*** Opening MATERIAL SHOWN ***
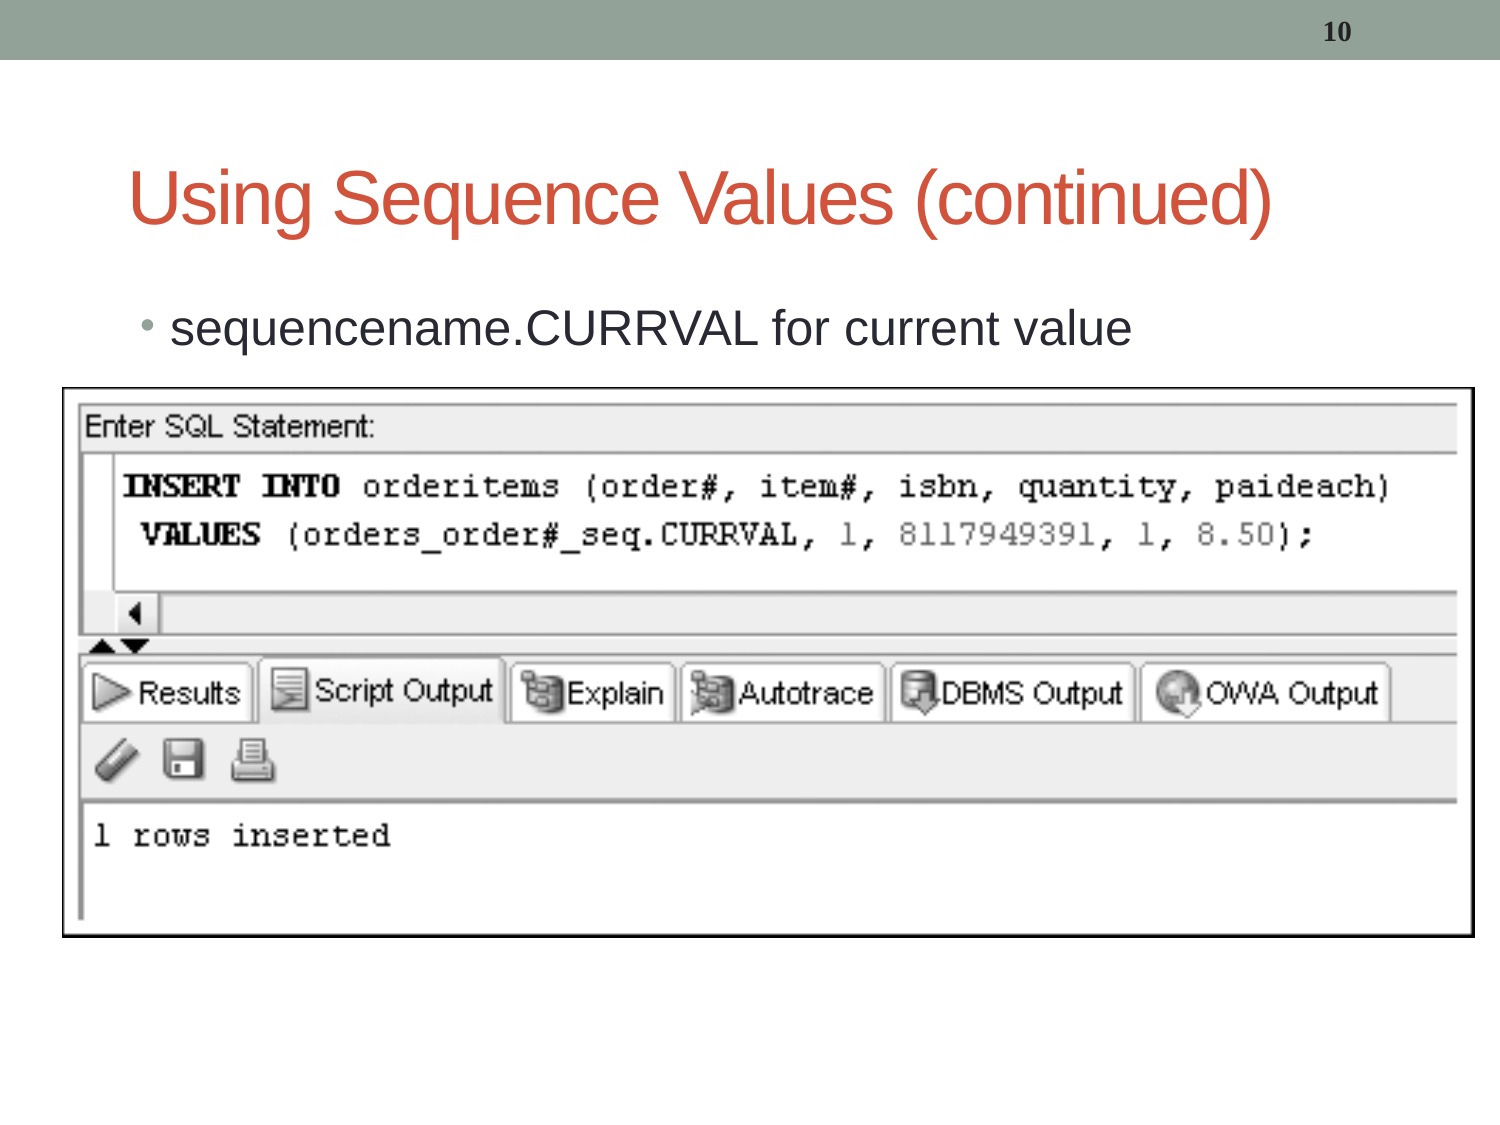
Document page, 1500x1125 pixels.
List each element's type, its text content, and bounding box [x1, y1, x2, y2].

slide_number 10 [1250, 3, 1425, 57]
list sequencename.CURRVAL for current value [125, 287, 1384, 384]
title Using Sequence Values (continued) [112, 99, 1388, 288]
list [62, 387, 1475, 938]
*** Closing MATERIAL SHOWN ***
Reproduce the data above exactly, leaving out any picture in it.

Document page, 1500x1125 pixels.
List each element's type, its text content, and bounding box [x1, y1, x2, y2].

slide_number 10 [1250, 3, 1425, 57]
list sequencename.CURRVAL for current value [125, 287, 1384, 384]
title Using Sequence Values (continued) [112, 99, 1388, 288]
list [62, 387, 1475, 938]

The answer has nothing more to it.